Wednesday, 24 Syawwal 1443 / 25 May 2022

Pimpinan Ponpes Al Hikam Berharap Gus Yahya Jadi Pemimpin Tulus

Ahad 26 Dec 2021 19:56 WIB

Rep: Ratna Ajeng Tejomukti/ Red: Ani Nursalikah

Pimpinan Ponpes Al Hikam Berharap Gus Yahya Jadi Pemimpin Tulus. Ketua Umum Pengurus Besar Nahdlatul Ulama (PBNU) Yahya Cholil Staquf.

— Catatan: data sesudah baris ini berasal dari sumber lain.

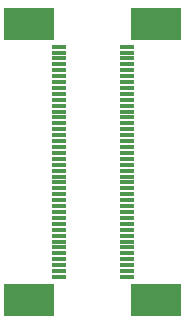
<source format=gts>
G04*
G04 #@! TF.GenerationSoftware,Altium Limited,Altium Designer,18.1.9 (240)*
G04*
G04 Layer_Color=8388736*
%FSLAX44Y44*%
%MOMM*%
G71*
G01*
G75*
%ADD13R,1.3000X0.4000*%
%ADD14R,4.2000X2.8000*%
D13*
X110100Y40000D02*
D03*
Y45002D02*
D03*
Y50000D02*
D03*
Y55002D02*
D03*
Y60000D02*
D03*
Y65002D02*
D03*
Y70000D02*
D03*
Y75002D02*
D03*
Y80000D02*
D03*
Y85001D02*
D03*
Y90000D02*
D03*
Y95001D02*
D03*
Y100000D02*
D03*
Y105001D02*
D03*
Y110000D02*
D03*
Y115001D02*
D03*
Y120000D02*
D03*
Y125001D02*
D03*
Y130000D02*
D03*
Y135001D02*
D03*
Y140000D02*
D03*
Y145001D02*
D03*
Y150000D02*
D03*
Y155001D02*
D03*
Y160000D02*
D03*
Y165001D02*
D03*
Y170000D02*
D03*
Y175001D02*
D03*
Y180000D02*
D03*
Y185001D02*
D03*
Y190000D02*
D03*
Y195001D02*
D03*
Y200000D02*
D03*
Y205001D02*
D03*
Y210000D02*
D03*
Y215001D02*
D03*
Y220000D02*
D03*
Y225001D02*
D03*
Y230000D02*
D03*
Y235001D02*
D03*
X52400Y235001D02*
D03*
Y229999D02*
D03*
Y225001D02*
D03*
Y219999D02*
D03*
Y215001D02*
D03*
Y209999D02*
D03*
Y205001D02*
D03*
Y199999D02*
D03*
Y195001D02*
D03*
Y189999D02*
D03*
Y185001D02*
D03*
Y180000D02*
D03*
Y175001D02*
D03*
Y170000D02*
D03*
Y165001D02*
D03*
Y160000D02*
D03*
Y155001D02*
D03*
Y150000D02*
D03*
Y145001D02*
D03*
Y140000D02*
D03*
Y135001D02*
D03*
Y130000D02*
D03*
Y125001D02*
D03*
Y120000D02*
D03*
Y115001D02*
D03*
Y110000D02*
D03*
Y105001D02*
D03*
Y100000D02*
D03*
Y95001D02*
D03*
Y90000D02*
D03*
Y85001D02*
D03*
Y80000D02*
D03*
Y75001D02*
D03*
Y70000D02*
D03*
Y65001D02*
D03*
Y60000D02*
D03*
Y55001D02*
D03*
Y50000D02*
D03*
Y45001D02*
D03*
Y40000D02*
D03*
D14*
X135000Y20701D02*
D03*
Y254300D02*
D03*
X27500Y254300D02*
D03*
Y20701D02*
D03*
M02*

</source>
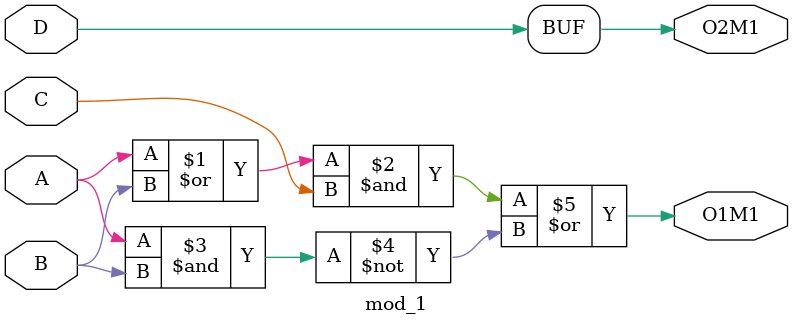
<source format=v>
module mod_1(
    input A, B, C, D,
    output wire  O1M1, O2M1
);
assign O1M1 = ((( A | B) & C) | (~(A & B)));
assign O2M1 = D;

endmodule
</source>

Pimpinan Ponpes Al Hikam Berharap Gus Yahya Jadi Pemimpin Tulus. Ketua Umum Pengurus Besar Nahdlatul Ulama (PBNU) Yahya Cholil Staquf.

Foto: Antara/Hafidz Mubarak A
Ketua umum PBNU harus tetap mampu menjaga NKRI.

REPUBLIKA.CO.ID, JAKARTA -- Pimpinan Pondok Pesantren Mahasiswa al-Hikam, Depok KH Muhammad Yusron Shidqi mengucapkan selamat kepada Ketua PBNU terpilih KH Yahya Cholil Staquf.

"Saya mengucapkan selamat kepada Gus Yahya untuk mengemban tugas dalam rangka menguatkan kembali identitas NU sebagai organisasi yang dilandasi oleh Ahlussunnah wal jamaah an-nahdliyyah," ujar anak almarhum KH Hasyim Muzadi ini kepada Republika.co.id, Ahad (26/12).

Baca Juga

Gus Yusron juga berharap dan berdoa semoga Gus Yahya menjadi pemimpin yang tulus dan didukung oleh warga nahdliyyin yang tulus pula. Ketulusan itulah yang akan mendekatkan kita kepada Indonesia yang baldatun thayyibatun wa Rabbun Ghafur.

Direktur Kulliyatul Quran Al-Hikam Depok Arif Zamhari pun berharap siapapun yang memimpin NU, harus memiliki itikad kuat untuk memelihara corak keberagamaan ahlussunnah waljamaah al nahdliyah yang wasatiyah di tengah kehidupan keagamaan Indonesia yang beragam.

"Karena itu, sebagai pemimpin harus tetap istiqamah menjaga bandul umat Islam Indonesia untuk tidak ke kiri dan ke kanan tetapi tetap di tengah. Selain itu, NU harus tetap mampu menjaga NKRI ini sebagai wujud tanggung jawab sejarah NU," ujarnya.

Mantan juru bicara presiden KH Abdurahman Wahid (Gus Dur), KH Yahya Cholil Staquf, resmi terpilih sebagai ketua umum Pengurus Besar Nahdlatul Ulama (PBNU) periode 2021-2026 dalam Sidang Pleno V Muktamar ke-34 NU di Gedung Serbaguna Universitas Lampung (Unila), Bandar Lampung, Jumat (24/12).